There are currently few investigations reported in regard to S. herbicidovorans, which is widely used against broad-leaf weeds in agriculture, grasses, lawn and industries (^{Müller et al., 2004}). Studies focusing on the evaluation of the antifungal activity of A. xylosoxidans against isolations of F. oxysporum and F. solani reported positive effects, reducing the mycelial growth of the pathogens by up to 80% in comparison with the control, suggesting a potential use as a biocontrol agent (^{Dhaouadi et al., 2018}). The inoculation of A. xylosoxidans F3B in Arabidopsis thaliana has been reported to stimulate a significant increase in root length and fresh weight, considering said bacteria as endophytic (^{Ying-Ning et al., 2009}).

In the evaluation of activities related with the promotion of plant growth, the strains Pseudomonas, Burkholderia and Rhizobium were observed to display a high phosphate solubilizing ability, in comparison with the control (B25) Bacillus cereus (Table 2). In the production of siderophores, the isolation with the greatest production in comparison with the control was Pseudomonas sp. (Table 2). This characteristic relates rhizobacteria with the increase in iron available in the soil, allowing its absorption by the plant to constitute a growth-promoting mechanism (^{Gouda et al., 2018}). Although finding quantitative evaluations of the synthesis of siderophores by the genus Pseudomonas is infrequent, there have been reports of the production of several siderophores with a strong affinity for Mo, V, Cu and Zn (^{Harrington et al., 2012}). On the other hand, endophytic bacteria can be used as biocontrol agents with the production of enzymes such as hydrolases and chitinases, considered as plant defense enzymes against the infection from pathogens (^{Perez et al., 2013}). In this investigation, the strain with the highest chitinase activity was Burkholderia cepacia (Table 2).
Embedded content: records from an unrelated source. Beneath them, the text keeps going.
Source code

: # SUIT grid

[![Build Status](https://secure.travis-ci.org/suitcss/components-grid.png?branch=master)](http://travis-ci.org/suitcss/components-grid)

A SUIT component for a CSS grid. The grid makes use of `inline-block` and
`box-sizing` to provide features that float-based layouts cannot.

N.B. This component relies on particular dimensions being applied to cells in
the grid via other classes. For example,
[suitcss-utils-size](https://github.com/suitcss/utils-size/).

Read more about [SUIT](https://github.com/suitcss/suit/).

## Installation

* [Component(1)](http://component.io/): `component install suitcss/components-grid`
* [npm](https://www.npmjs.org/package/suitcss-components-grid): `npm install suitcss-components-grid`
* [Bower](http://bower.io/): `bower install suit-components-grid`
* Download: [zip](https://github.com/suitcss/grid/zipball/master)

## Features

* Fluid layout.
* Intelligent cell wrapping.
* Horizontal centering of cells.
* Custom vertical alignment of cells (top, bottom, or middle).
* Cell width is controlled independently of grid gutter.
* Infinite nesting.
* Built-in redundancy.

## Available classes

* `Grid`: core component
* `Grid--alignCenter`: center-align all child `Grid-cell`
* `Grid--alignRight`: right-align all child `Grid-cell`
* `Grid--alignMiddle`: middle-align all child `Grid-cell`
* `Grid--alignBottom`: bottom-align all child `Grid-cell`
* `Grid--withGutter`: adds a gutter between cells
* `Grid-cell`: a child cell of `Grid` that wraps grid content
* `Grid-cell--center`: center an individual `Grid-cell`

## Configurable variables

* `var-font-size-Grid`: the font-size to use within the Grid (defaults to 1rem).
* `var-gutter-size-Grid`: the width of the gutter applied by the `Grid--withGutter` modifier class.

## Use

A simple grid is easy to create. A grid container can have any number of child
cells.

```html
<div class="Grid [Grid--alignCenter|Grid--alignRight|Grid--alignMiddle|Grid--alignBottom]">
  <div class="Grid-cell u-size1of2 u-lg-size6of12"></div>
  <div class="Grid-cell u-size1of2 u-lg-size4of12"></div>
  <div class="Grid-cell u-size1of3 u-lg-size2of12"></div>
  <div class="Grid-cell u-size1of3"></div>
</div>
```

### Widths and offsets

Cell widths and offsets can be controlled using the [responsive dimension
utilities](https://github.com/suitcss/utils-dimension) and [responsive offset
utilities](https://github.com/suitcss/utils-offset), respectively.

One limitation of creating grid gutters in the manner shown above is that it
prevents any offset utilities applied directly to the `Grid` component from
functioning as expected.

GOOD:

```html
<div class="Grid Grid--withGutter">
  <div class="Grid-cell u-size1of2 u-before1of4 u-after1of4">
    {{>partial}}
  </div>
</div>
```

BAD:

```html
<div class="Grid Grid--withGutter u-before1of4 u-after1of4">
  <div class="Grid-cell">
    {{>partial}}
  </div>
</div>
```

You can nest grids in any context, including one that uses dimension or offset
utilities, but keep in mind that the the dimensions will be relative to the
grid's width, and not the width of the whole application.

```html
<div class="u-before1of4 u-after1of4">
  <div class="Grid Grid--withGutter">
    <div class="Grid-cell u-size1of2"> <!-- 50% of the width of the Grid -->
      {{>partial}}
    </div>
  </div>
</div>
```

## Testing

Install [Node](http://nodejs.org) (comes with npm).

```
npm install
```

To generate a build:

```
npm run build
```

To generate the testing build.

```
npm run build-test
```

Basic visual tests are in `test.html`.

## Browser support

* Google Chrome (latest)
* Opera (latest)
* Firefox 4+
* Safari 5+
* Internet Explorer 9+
The endophytic bacterial species associated with tomato crop were Methylobacterium radiotolerans (in vitro), Shinella sp. and Achromobacter xylosoxidans (foliar tissue), Burkholderia cepacia, Pseudomonas sp., Sphingobium herbicidovorans and Rhizobium radiobacter (root). In general terms, under the conditions evaluated in this investigation, approximately 86% of the isolated strains were observed to have the ability to produce plant-growth promoting substances, and according to this, these results show the possible beneficial effect of the bacterial endophytes in tomato plants. This lays the foundations for future field studies to determine the effect of these strains on the production and quality of tomato fruits.